The US Department of State’s Bureau of South and Central Asian Affairs Principal Deputy Assistant Secretary Ambassador Alice Wells on Tuesday said that the US seeks to move toward a new relationship with Pakistan.
In her meetings with different Pakistani officials, she said that the new relationship should be based on mutual interest in realising a stable and prosperous region, according to a press statement issued by the US Embassy in Pakistan.
Acknowledging Pakistan’s considerable sacrifices in fighting terrorism, Wells emphasised that the US South Asia strategy represents an opportunity to work together for the establishment of a stable, peaceful Afghanistan, the defeat of Daesh in South Asia, and the elimination of terrorist groups that threaten both Pakistan and the United States.
Earlier on Monday, top US military officer Marine General Joseph Dunford had said he was committed to the US-Pakistan relationship, which has been strained in recent weeks as Washington piles pressure on Islamabad to crack down on militants.

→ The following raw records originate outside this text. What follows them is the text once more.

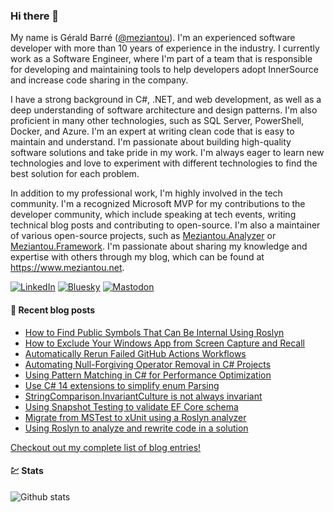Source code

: ### Hi there 👋

My name is Gérald Barré ([@meziantou](https://twitter.com/meziantou)). I'm an experienced software developer with more than 10 years of experience in the industry. I currently work as a Software Engineer, where I'm part of a team that is responsible for developing and maintaining tools to help developers adopt InnerSource and increase code sharing in the company.

I have a strong background in C#, .NET, and web development, as well as a deep understanding of software architecture and design patterns. I'm also proficient in many other technologies, such as SQL Server, PowerShell, Docker, and Azure. I'm an expert at writing clean code that is easy to maintain and understand. I'm passionate about building high-quality software solutions and take pride in my work. I'm always eager to learn new technologies and love to experiment with different technologies to find the best solution for each problem.

In addition to my professional work, I'm highly involved in the tech community. I'm a recognized Microsoft MVP for my contributions to the developer community, which include speaking at tech events, writing technical blog posts and contributing to open-source. I'm also a maintainer of various open-source projects, such as [Meziantou.Analyzer](https://github.com/meziantou/Meziantou.Analyzer) or [Meziantou.Framework](https://github.com/meziantou/Meziantou.Framework). I'm passionate about sharing my knowledge and expertise with others through my blog, which can be found at <https://www.meziantou.net>.

[![LinkedIn](https://custom-icon-badges.demolab.com/badge/LinkedIn-0A66C2?logo=linkedin-white&logoColor=fff)](https://www.linkedin.com/in/meziantou/)
[![Bluesky](https://img.shields.io/badge/Bluesky-0285FF?logo=bluesky&logoColor=fff)](https://bsky.app/profile/meziantou.net)
[![Mastodon](https://img.shields.io/badge/Mastodon-6364FF?logo=mastodon&logoColor=fff)](https://hachyderm.io/@meziantou)

#### 📗 Recent blog posts

<!--START_SECTION:feed-->
* [How to Find Public Symbols That Can Be Internal Using Roslyn](https:&#x2F;&#x2F;www.meziantou.net&#x2F;how-to-find-public-symbols-that-can-be-internal-using-roslyn.htm?utm_medium&#x3D;social&amp;utm_source&#x3D;syndication)
* [How to Exclude Your Windows App from Screen Capture and Recall](https:&#x2F;&#x2F;www.meziantou.net&#x2F;how-to-exclude-your-windows-app-from-screen-capture-and-recall.htm?utm_medium&#x3D;social&amp;utm_source&#x3D;syndication)
* [Automatically Rerun Failed GitHub Actions Workflows](https:&#x2F;&#x2F;www.meziantou.net&#x2F;automatically-rerun-failed-github-actions-workflows.htm?utm_medium&#x3D;social&amp;utm_source&#x3D;syndication)
* [Automating Null-Forgiving Operator Removal in C# Projects](https:&#x2F;&#x2F;www.meziantou.net&#x2F;automating-null-forgiving-operator-removal-in-csharp-projects.htm?utm_medium&#x3D;social&amp;utm_source&#x3D;syndication)
* [Using Pattern Matching in C# for Performance Optimization](https:&#x2F;&#x2F;www.meziantou.net&#x2F;using-pattern-matching-in-csharp-for-performance-optimization.htm?utm_medium&#x3D;social&amp;utm_source&#x3D;syndication)
* [Use C# 14 extensions to simplify enum Parsing](https:&#x2F;&#x2F;www.meziantou.net&#x2F;use-csharp-14-extensions-to-simplify-enum-parsing.htm?utm_medium&#x3D;social&amp;utm_source&#x3D;syndication)
* [StringComparison.InvariantCulture is not always invariant](https:&#x2F;&#x2F;www.meziantou.net&#x2F;stringcomparison-invariantculture-is-not-always-invariant.htm?utm_medium&#x3D;social&amp;utm_source&#x3D;syndication)
* [Using Snapshot Testing to validate EF Core schema](https:&#x2F;&#x2F;www.meziantou.net&#x2F;using-snapshot-testing-to-validate-ef-core-schema.htm?utm_medium&#x3D;social&amp;utm_source&#x3D;syndication)
* [Migrate from MSTest to xUnit using a Roslyn analyzer](https:&#x2F;&#x2F;www.meziantou.net&#x2F;migrate-from-mstest-to-xunit-using-a-roslyn-analyzer.htm?utm_medium&#x3D;social&amp;utm_source&#x3D;syndication)
* [Using Roslyn to analyze and rewrite code in a solution](https:&#x2F;&#x2F;www.meziantou.net&#x2F;using-roslyn-to-analyze-and-rewrite-code-in-a-solution.htm?utm_medium&#x3D;social&amp;utm_source&#x3D;syndication)
<!--END_SECTION:feed-->

[Checkout out my complete list of blog entries!](https://www.meziantou.net/archives.htm)

#### 💹 Stats

![Github stats](https://github-readme-stats.vercel.app/api?username=meziantou&show_icons=true&hide_border=true)
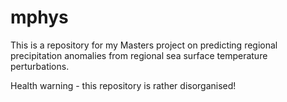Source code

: # mphys

This is a repository for my Masters project on predicting regional precipitation anomalies from regional sea surface temperature perturbations.

Health warning - this repository is rather disorganised!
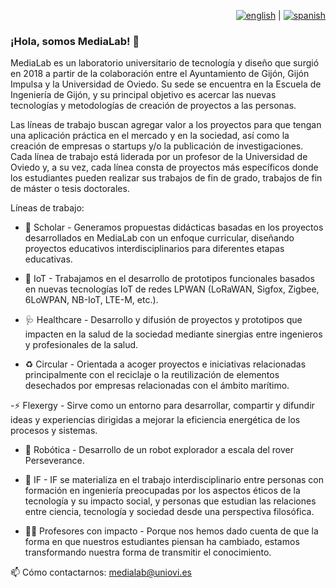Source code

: <div align="right">

[![english](https://raw.githubusercontent.com/stevenrskelton/flag-icon/master/png/16/country-4x3/gb.png)](./README.md) | [![spanish](https://raw.githubusercontent.com/stevenrskelton/flag-icon/master/png/16/country-4x3/es.png)](./README_ES.md)

</div>

### ¡Hola, somos MediaLab! 👋
MediaLab es un laboratorio universitario de tecnología y diseño que surgió en 2018 a partir de la colaboración entre el Ayuntamiento de Gijón, Gijón Impulsa y la Universidad de Oviedo. Su sede se encuentra en la Escuela de Ingeniería de Gijón, y su principal objetivo es acercar las nuevas tecnologías y metodologías de creación de proyectos a las personas.

Las líneas de trabajo buscan agregar valor a los proyectos para que tengan una aplicación práctica en el mercado y en la sociedad, así como la creación de empresas o startups y/o la publicación de investigaciones. Cada línea de trabajo está liderada por un profesor de la Universidad de Oviedo y, a su vez, cada línea consta de proyectos más específicos donde los estudiantes pueden realizar sus trabajos de fin de grado, trabajos de fin de máster o tesis doctorales.

Líneas de trabajo:
- 🔭 Scholar - Generamos propuestas didácticas basadas en los proyectos desarrollados en MediaLab con un enfoque curricular, diseñando proyectos educativos interdisciplinarios para diferentes etapas educativas.

- 📡 IoT - Trabajamos en el desarrollo de prototipos funcionales basados en nuevas tecnologías IoT de redes LPWAN (LoRaWAN, Sigfox, Zigbee, 6LoWPAN, NB-IoT, LTE-M, etc.).

- 🩺 Healthcare - Desarrollo y difusión de proyectos y prototipos que impacten en la salud de la sociedad mediante sinergias entre ingenieros y profesionales de la salud.

- ♻️ Circular - Orientada a acoger proyectos e iniciativas relacionadas principalmente con el reciclaje o la reutilización de elementos desechados por empresas relacionadas con el ámbito marítimo.

-⚡ Flexergy - Sirve como un entorno para desarrollar, compartir y difundir ideas y experiencias dirigidas a mejorar la eficiencia energética de los procesos y sistemas.

- 🦾 Robótica - Desarrollo de un robot explorador a escala del rover Perseverance.

- 💭 IF - IF se materializa en el trabajo interdisciplinario entre personas con formación en ingeniería preocupadas por los aspectos éticos de la tecnología y su impacto social, y personas que estudian las relaciones entre ciencia, tecnología y sociedad desde una perspectiva filosófica.

- 👩‍🏫 Profesores con impacto - Porque nos hemos dado cuenta de que la forma en que nuestros estudiantes piensan ha cambiado, estamos transformando nuestra forma de transmitir el conocimiento.

📫 Cómo contactarnos: medialab@uniovi.es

“Do we agree on everything right now? No we don‘t. But are we committed to a more effective relationship with Pakistan? We are. And I‘m not giving up on that,” Dunford, chairman of the Joint Chiefs of Staff, had told a small group of reporters during a trip to Brussels.
The United States has long blamed militant safe-havens in Pakistan for prolonging the war in neighbouring Afghanistan, giving insurgents a place to plot attacks and rebuild their forces.
Pakistan is a crucial gateway for US military supplies destined for US and other troops fighting a 16-year-old war in Afghanistan.
Earlier this month, US President Donald Trump’s administration, demanding ‘do more’ from Pakistan, had announced a plan to suspend up to roughly $2 billion in US security assistance.
An outcry was triggered in Islamabad following Washington’s statement. Pakistan’s military had said its army chief told US General Joseph Votel, head of the US military’s Central Command, that Pakistan “felt betrayed” by US criticism.